SNFC management has deliberately turned itself into an organization that is more interested in merchandising than value, puts aesthetics before quality, ranks profits before people, and replaced substance with slogans. “Sustainability,” formerly the philosophy of a valuable community asset, is now little more than the Madison Avenue sloganeering of a model corporate citizen. But this is precisely the type of store board member Keat envisioned when he wrote of the possibility of what we might now call “compassionate consumption” leading us toward a consumption-oriented utopia. With organic beef on the current board’s agenda, Native American cigarettes can’t be far behind.
Michael Meloy
Davis
Shame on NIMBYs
Re “Home Work” (SN&R Editorial, June 20):
While most of us like to think we have an egalitarian society, there seems to be an element in Folsom that for very selfish reasons does not share this view. Affordable housing is in a critical state in much of California and everyone has to do his or her part to alleviate this situation.
If anything, the proposed development does not even begin to reach what would be an acceptable level of affordable housing in Folsom. I would say many of these lower-income people who need this housing perform far more important work for society than many of the NIMBYs. For those people who are opposing this development, I can only say shame, shame, shame!
James G. Updegraff III
Sacramento
Don’t worry, they couldn’t afford it anyway
Re “Home Work” (SN&R Editorial, June 20):
The problem with “affordable housing” is that over the years, this phrase has been used as a buzzword for “low-income housing” and has acquired the stigma of ghetto-ization.
If the city of Folsom were to be blunt and call it “middle-class housing,” I’m sure there wouldn’t be nearly as big an outcry, because they wouldn’t be using the same term that’s been used for decades to mean “welfare-recipient apartments.”

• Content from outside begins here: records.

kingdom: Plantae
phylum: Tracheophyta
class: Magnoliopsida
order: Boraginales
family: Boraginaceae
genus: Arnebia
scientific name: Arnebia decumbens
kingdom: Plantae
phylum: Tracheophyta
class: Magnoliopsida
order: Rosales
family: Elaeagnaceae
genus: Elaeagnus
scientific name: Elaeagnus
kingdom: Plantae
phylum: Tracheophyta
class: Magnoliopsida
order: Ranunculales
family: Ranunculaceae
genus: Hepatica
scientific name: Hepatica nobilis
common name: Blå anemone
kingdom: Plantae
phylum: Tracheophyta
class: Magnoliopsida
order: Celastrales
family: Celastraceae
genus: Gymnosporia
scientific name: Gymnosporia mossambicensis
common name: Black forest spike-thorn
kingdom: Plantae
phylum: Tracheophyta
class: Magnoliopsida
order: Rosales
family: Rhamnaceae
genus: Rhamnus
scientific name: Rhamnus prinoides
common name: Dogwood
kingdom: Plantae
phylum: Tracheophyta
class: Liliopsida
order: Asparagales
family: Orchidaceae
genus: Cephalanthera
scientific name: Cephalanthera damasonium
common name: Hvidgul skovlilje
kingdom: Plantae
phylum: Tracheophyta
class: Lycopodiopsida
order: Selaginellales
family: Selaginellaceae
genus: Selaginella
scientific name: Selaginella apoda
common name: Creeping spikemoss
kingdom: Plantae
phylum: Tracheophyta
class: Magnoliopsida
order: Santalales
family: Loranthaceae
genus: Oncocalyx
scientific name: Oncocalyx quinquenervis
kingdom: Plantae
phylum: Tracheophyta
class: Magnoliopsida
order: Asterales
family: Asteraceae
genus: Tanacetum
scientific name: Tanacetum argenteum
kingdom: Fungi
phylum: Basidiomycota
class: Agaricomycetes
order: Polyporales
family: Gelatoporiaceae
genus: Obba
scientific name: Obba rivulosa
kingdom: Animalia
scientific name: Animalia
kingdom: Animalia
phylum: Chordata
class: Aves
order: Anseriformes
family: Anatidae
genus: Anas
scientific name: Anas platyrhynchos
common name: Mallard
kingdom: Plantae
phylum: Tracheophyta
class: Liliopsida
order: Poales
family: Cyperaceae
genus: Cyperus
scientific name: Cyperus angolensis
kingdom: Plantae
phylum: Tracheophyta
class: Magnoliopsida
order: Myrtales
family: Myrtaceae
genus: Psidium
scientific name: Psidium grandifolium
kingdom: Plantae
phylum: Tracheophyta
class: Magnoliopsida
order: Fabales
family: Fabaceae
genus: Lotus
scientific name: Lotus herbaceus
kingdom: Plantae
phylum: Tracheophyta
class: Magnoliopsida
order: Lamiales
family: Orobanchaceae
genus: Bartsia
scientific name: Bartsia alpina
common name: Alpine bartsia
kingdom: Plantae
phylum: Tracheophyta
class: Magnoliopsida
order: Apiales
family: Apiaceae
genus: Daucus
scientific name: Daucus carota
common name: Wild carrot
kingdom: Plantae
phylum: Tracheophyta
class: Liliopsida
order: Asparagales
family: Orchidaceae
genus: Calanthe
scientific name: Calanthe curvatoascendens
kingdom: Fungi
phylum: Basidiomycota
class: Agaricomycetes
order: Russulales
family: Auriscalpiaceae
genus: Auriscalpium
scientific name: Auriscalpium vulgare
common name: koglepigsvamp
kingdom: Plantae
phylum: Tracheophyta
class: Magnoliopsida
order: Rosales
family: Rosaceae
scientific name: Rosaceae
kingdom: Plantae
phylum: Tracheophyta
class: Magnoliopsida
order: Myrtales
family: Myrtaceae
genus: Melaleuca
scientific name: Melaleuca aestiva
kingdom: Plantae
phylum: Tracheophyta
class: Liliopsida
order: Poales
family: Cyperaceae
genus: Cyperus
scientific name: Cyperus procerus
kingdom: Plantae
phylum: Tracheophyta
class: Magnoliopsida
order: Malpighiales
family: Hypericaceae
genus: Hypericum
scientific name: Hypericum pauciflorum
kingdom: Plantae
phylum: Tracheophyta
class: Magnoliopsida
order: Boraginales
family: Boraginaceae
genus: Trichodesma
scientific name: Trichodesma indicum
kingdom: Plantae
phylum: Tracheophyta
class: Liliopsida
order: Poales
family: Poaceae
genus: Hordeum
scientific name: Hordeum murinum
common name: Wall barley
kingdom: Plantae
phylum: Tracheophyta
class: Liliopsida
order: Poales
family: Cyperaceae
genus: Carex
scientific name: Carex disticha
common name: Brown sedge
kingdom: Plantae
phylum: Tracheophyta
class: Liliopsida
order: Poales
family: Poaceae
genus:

Alternatively, any reference to affordable housing should be accompanied by an explanation of who it’s affordable for, e.g., those earning $35,000-$50,000 a year, with pictures of teachers and office workers underneath, to emphasize the point that these homes will be occupied by respectable employed people, not gang members and drug dealers.
Karen M. Campbell
Sacramento
So it wasn’t because of unfair referees?
Re “Phil Jackson for President” by Steven T. Jones (SN&R Cover, May 30):
Little late, but I’d like to congratulate you on a great story. Phil Jackson is a great leader, period. Anyone involved in coaching should read his books, especially Sacred Hoops, Spiritual Lessons Of A Hardwood Warrior.
The most important thing a coach can do is to get his players to play to their full potential, with a clear mind, not thinking, just doing, to live in the moment and stay focused in the midst of chaos. Which coach had his players better prepared for what we know was the real world championship, game # 7 in Sac?
“Not only is there more to life than basketball, there’s a lot more to basketball than basketball.”—Phil Jackson.
Thanks for having the balls to print your story at the time you did.